|Posted on Thursday, February 22, 2007 - 10:17 pm: ||
US Army First Lieutenant Ehren K. Watada
The court martial against Ehren Watada, who refused to fight in Iraq because he said the war was illegal, ended unexpectedly in a mistrial.
'That I joined the military and I had only one duty and that was to obey what I was told, regardless of how I felt inside. It really hurt me for a long time because I imprisoned myself by telling myself I didn't have a choice. It didn't matter that I might be sent to prison. I was already in prison, my freedom was already gone. When I told myself that I do have a choice, I have a choice to do what is morally right, what is in my conscience, and what I can live with for the rest of my life even though that comes with consequences, I do have that choice. When I realized that, and when I chose what was right for me, I became free again.

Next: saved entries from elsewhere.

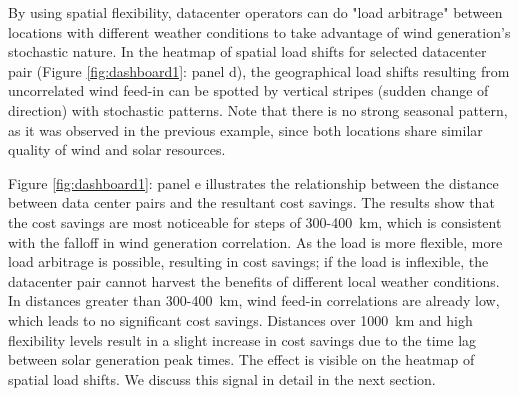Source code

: By using spatial flexibility, datacenter operators can do "load arbitrage" between locations with different weather conditions to take advantage of wind generation's stochastic nature. In the heatmap of spatial load shifts for selected datacenter pair (Figure \ref{fig:dashboard1}: panel d), the geographical load shifts resulting from uncorrelated wind feed-in can be spotted by vertical stripes (sudden change of direction) with stochastic patterns. Note that there is no strong seasonal pattern, as it was observed in the previous example, since both locations share similar quality of wind and solar resources.

Figure \ref{fig:dashboard1}: panel e illustrates the relationship between the distance between data center pairs and the resultant cost savings. The results show that the cost savings are most noticeable for steps of 300-400~km, which is consistent with the falloff in wind generation correlation. As the load is more flexible, more load arbitrage is possible, resulting in cost savings; if the load is inflexible, the datacenter pair cannot harvest the benefits of different local weather conditions. In distances greater than 300-400~km, wind feed-in correlations are already low, which leads to no significant cost savings. Distances over 1000~km and high flexibility levels result in a slight increase in cost savings due to the time lag between solar generation peak times.  The effect is visible on the heatmap of spatial load shifts. We discuss this signal in detail in the next section.


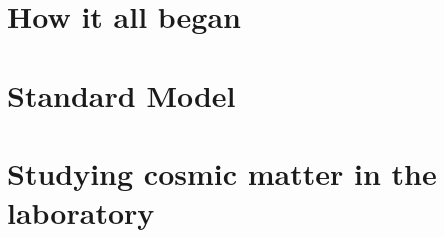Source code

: \section{How it all began}
\section{Standard Model}
\section{Studying cosmic matter in the laboratory}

And I think everybody has to remember that and to realize that is what is important in life.' 'To stop an illegal and unjust war, the soldiers can choose to stop fighting it.' 'If soldiers realized this war is contrary to what the Constitution extols — if they stood up and threw their weapons down — no President could ever initiate a war of choice again.' 'Should citizens choose to remain silent through self-imposed ignorance or choice, it makes them as culpable as the soldiers in these crimes.' 'We all take part in it — if you pay your taxes, you're taking part in this war. 'We all have a responsibility, as they determined after Nuremberg, whether you're the lowest soldier or the highest ranking general, or just a regular civilian, we all have responsibility...to resist and refuse enabling and condoning this criminal behavior.' Words of Ehren Watada speaking at the Veterans for Peace annual convention in Seattle.
|Posted on Friday, February 23, 2007 - 03:33 pm: ||
he says he has responsibility, and then shirks it.